§ **AIM OF THE EXERCISE**
Give the data back exactly. Leave out any images.

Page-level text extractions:
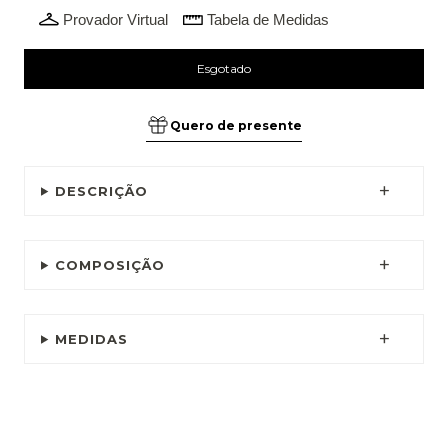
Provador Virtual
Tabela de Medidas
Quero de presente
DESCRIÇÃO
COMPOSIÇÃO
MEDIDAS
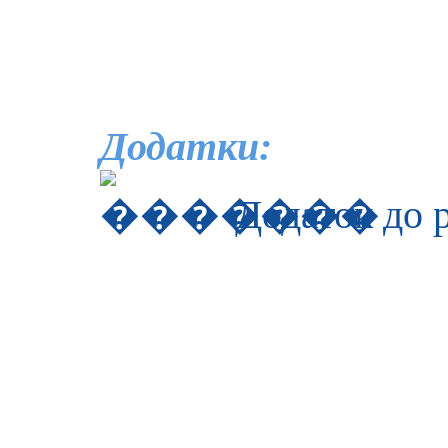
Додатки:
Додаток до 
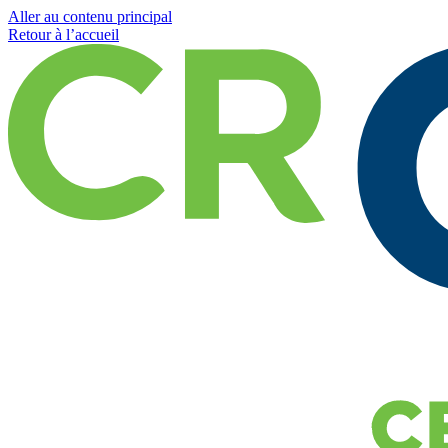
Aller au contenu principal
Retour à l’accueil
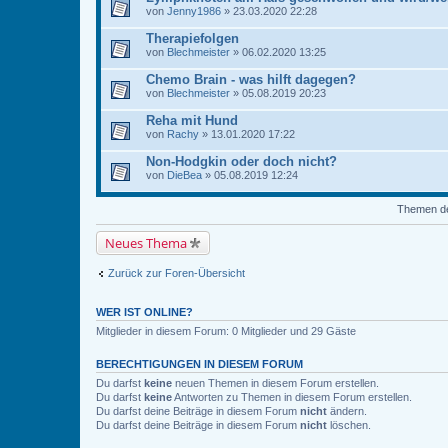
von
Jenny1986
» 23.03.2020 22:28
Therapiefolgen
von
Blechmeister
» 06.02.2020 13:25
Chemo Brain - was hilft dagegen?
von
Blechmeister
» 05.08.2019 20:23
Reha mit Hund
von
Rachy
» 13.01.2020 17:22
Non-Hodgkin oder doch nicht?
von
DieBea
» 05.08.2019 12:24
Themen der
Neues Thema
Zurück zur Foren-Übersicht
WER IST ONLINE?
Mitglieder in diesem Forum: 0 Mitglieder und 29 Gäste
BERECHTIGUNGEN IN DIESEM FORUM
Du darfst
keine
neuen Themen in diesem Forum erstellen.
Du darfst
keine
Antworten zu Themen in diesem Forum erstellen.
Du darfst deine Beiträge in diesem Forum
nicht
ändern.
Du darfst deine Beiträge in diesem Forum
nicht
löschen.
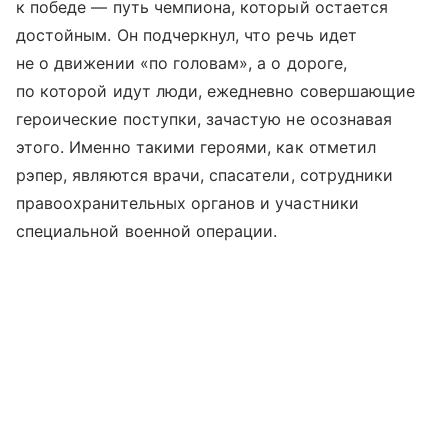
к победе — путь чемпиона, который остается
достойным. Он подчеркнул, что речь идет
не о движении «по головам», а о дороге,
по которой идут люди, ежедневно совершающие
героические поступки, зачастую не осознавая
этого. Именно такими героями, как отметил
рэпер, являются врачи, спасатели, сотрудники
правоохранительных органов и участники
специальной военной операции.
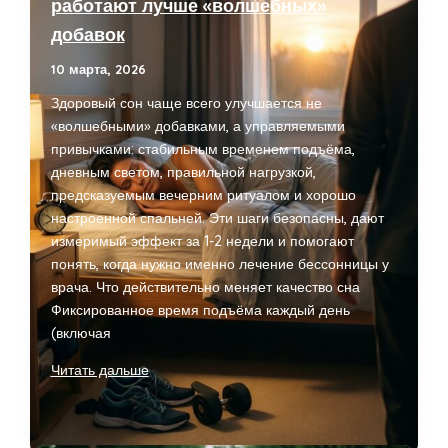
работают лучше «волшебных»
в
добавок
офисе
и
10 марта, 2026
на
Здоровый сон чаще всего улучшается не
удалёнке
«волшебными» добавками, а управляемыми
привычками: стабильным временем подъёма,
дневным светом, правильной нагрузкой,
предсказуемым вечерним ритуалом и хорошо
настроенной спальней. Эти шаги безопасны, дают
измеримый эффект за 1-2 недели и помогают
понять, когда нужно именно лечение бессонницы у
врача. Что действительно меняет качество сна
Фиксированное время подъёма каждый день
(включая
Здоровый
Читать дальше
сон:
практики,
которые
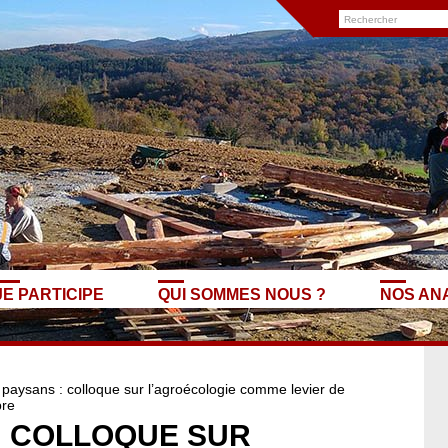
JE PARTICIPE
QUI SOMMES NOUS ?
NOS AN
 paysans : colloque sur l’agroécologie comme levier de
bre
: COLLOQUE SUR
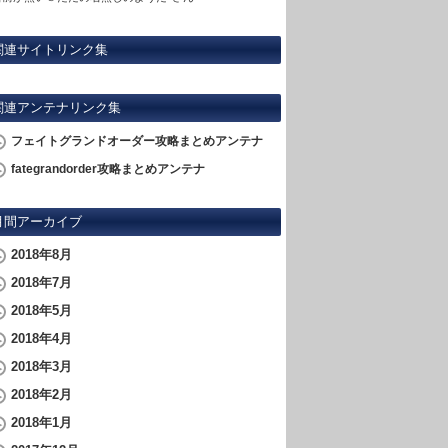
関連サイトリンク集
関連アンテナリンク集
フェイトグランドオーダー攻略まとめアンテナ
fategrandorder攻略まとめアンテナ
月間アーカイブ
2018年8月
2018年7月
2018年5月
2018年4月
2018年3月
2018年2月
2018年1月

§ **ANSWER SPACE**
Provador Virtual
Tabela de Medidas
Quero de presente
DESCRIÇÃO
COMPOSIÇÃO
MEDIDAS
Додатки:
Додаток до 
Aller au contenu principal
Retour à l’accueil
von
Jenny1986
» 23.03.2020 22:28
Therapiefolgen
von
Blechmeister
» 06.02.2020 13:25
Chemo Brain - was hilft dagegen?
von
Blechmeister
» 05.08.2019 20:23
Reha mit Hund
von
Rachy
» 13.01.2020 17:22
Non-Hodgkin oder doch nicht?
von
DieBea
» 05.08.2019 12:24
Themen der
Neues Thema
Zurück zur Foren-Übersicht
WER IST ONLINE?
Mitglieder in diesem Forum: 0 Mitglieder und 29 Gäste
BERECHTIGUNGEN IN DIESEM FORUM
Du darfst
keine
neuen Themen in diesem Forum erstellen.
Du darfst
keine
Antworten zu Themen in diesem Forum erstellen.
Du darfst deine Beiträge in diesem Forum
nicht
ändern.
Du darfst deine Beiträge in diesem Forum
nicht
löschen.
к победе — путь чемпиона, который остается
достойным. Он подчеркнул, что речь идет
не о движении «по головам», а о дороге,
по которой идут люди, ежедневно совершающие
героические поступки, зачастую не осознавая
этого. Именно такими героями, как отметил
рэпер, являются врачи, спасатели, сотрудники
правоохранительных органов и участники
специальной военной операции.
работают лучше «волшебных»
в
добавок
офисе
и
10 марта, 2026
на
Здоровый сон чаще всего улучшается не
удалёнке
«волшебными» добавками, а управляемыми
привычками: стабильным временем подъёма,
дневным светом, правильной нагрузкой,
предсказуемым вечерним ритуалом и хорошо
настроенной спальней. Эти шаги безопасны, дают
измеримый эффект за 1-2 недели и помогают
понять, когда нужно именно лечение бессонницы у
врача. Что действительно меняет качество сна
Фиксированное время подъёма каждый день
(включая
Здоровый
Читать дальше
сон:
практики,
которые
JE PARTICIPE
QUI SOMMES NOUS ?
NOS AN
 paysans : colloque sur l’agroécologie comme levier de
bre
: COLLOQUE SUR
関連サイトリンク集
関連アンテナリンク集
フェイトグランドオーダー攻略まとめアンテナ
fategrandorder攻略まとめアンテナ
月間アーカイブ
2018年8月
2018年7月
2018年5月
2018年4月
2018年3月
2018年2月
2018年1月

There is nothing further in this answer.